Я медленно, как во сне, опустил руку и, накрыв камешек ладонью, опустил его в нагрудный карман – к сердцу. И подумал:

« Вот мой крест. Я принял его».

– Пошли, казаки, – сказал Колька, поднимаясь на ноги. – Пора, нечего ждать больше.

* * *

Майор Келли ничего не понимал. Оглушенный взрывом, он постарался отползти в сторону – и успел раньше, чем начали рваться резервуары с горючим. Их пламя мгновенно и незаметно слизывало людей, технику – не было ни звука, ни крика, только гул и рев огня, но какой-то отдаленный. Келли мазнул себя по щеке – из ушей текла кровь.

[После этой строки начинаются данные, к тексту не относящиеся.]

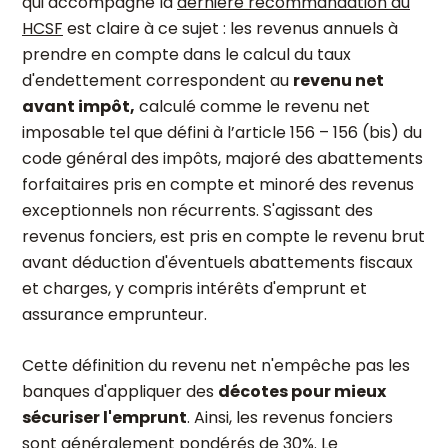
qui accompagne la
dernière recommandation du
HCSF
est claire à ce sujet : les revenus annuels à
prendre en compte dans le calcul du taux
d'endettement correspondent au
revenu net
avant impôt,
calculé comme le revenu net
imposable tel que défini à l’article 156 – 156 (bis) du
code général des impôts, majoré des abattements
forfaitaires pris en compte et minoré des revenus
exceptionnels non récurrents. S'agissant des
revenus fonciers, est pris en compte le revenu brut
avant déduction d'éventuels abattements fiscaux
et charges, y compris intérêts d'emprunt et
assurance emprunteur.
Cette définition du revenu net n'empêche pas les
banques d'appliquer des
décotes pour mieux
sécuriser l'emprunt
. Ainsi, les revenus fonciers
sont généralement pondérés de 30%. Le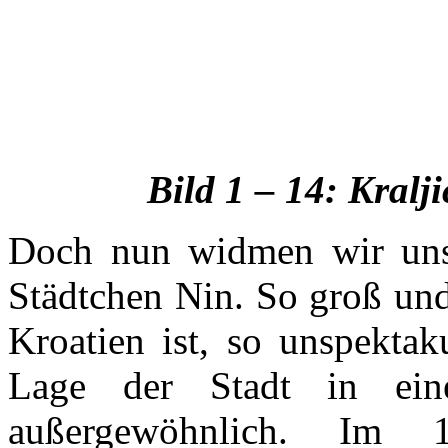
Bild 1 – 14:
Kralj
Doch nun widmen wir uns
Städtchen Nin. So groß und
Kroatien ist, so unspektak
Lage der Stadt in ein
außergewöhnlich. Im 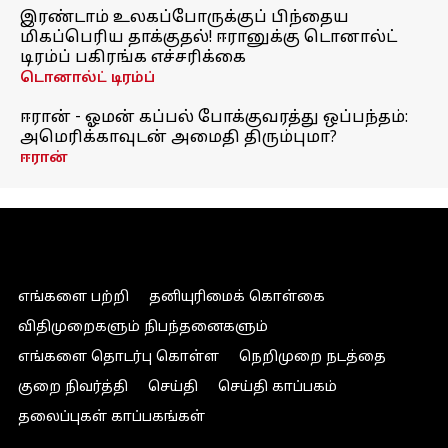
இரண்டாம் உலகப்போருக்குப் பிந்தைய
மிகப்பெரிய தாக்குதல்! ஈரானுக்கு டொனால்ட்
டிரம்ப் பகிரங்க எச்சரிக்கை
டொனால்ட் டிரம்ப்
ஈரான் - ஓமன் கப்பல் போக்குவரத்து ஒப்பந்தம்:
அமெரிக்காவுடன் அமைதி திரும்புமா?
ஈரான்
எங்களை பற்றி
தனியுரிமைக் கொள்கை
விதிமுறைகளும் நிபந்தனைகளும்
எங்களை தொடர்பு கொள்ள
நெறிமுறை நடத்தை
குறை நிவர்த்தி
செய்தி
செய்தி காப்பகம்
தலைப்புகள் காப்பகங்கள்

Трудно становилось дышать. Майор поднялся на колени; тут, за бараком, его во всяком случае не достанет огонь и осколки. В пламени что-то мелькнуло – какая-то чудовищная птица пронеслась над станцией. С птицы тоже летел огонь.

– Господь всемогущий, всеблагой… – вырвалось у Келли.

Снова взорвалось – подальше, и резкий, оглушающий грохот рвущихся боеприпасов пробился через глухоту. Огонь добрался до складов турецкой горной пехоты…

– Господь всемогущий… – повторил Келли, не помня, что там дальше, и, ощутив чье-то присутствие, обернулся, выхватывая пистолет.

В нескольких метрах от него стояли дети. Старшие мальчишки из барака. Они стояли и смотрели на майора, который тоже смотрел на них, держа в руке «беретту». Потом махнул рукой:

– Назад! Марш в барак!

Его власть над ними оставалась реальностью – реальностью в мире, наполненном огнем. Краем глаза майор увидел – снова пролетела птица… а когда посмотрел на мальчишек – они двигались к нему. Плотной стенкой.

– В барак! – крикнул он, пытаясь вспомнить хоть одного по имени, как будто имя могло дать власть, как в любимых в детстве книгах Урсулы ле Гуин. Но имена не приходили на ум, точнее – сбивались, мешались друг другу.

Мальчишки шли, и на лицах у них было только пламя.

«Как они не обжигаются?» – подумал майор.

И увидел, что в первый ряд протолкнулся тот младший, который дарил цветы этой идиотке из комиссии по перемещению. Как же его… он столько с ним возился, вколачивая ту речь…

«А!!! Алекс», – с облегчением вспомнил Келли.

И крикнул:

– Алекс, в барак!

– Меня Сашка зовут, – сказал мальчишка.

Из его руки что-то вылетело, и майор Келли ослеп на левый глаз. В ужасе от этой дикой боли, разодравшей мозг, он успел выстрелить три раза, прежде чем толпа сомкнулась над ним…

Азартное дыхание.

Через полминуты мальчишки стали по одному отходить в сторону. По лицам их тек огонь, и руки были тоже в огне… или просто в чем-то красном…

То, что лежало у стенки барака, больше ничем не напоминало человека. Но Саша продолжал, стоя на коленях, снова и снова обрушивать зажатый в красных руках мокрый камень на этот предмети кричать:

– Меня Сашка зовут! Сашка! Сашка! Сашка-а-а!!!

…Вильма ван Гельден умирала. Летевший по воздуху, как боевой метательный диск древности, кусок кунга отрубил ей ноги по бедра. Голландка, хрипя, тупо смотрела, как ширится и растекается лужа крови вокруг нее, как медленно ползет с другой стороны язык горящего бензина.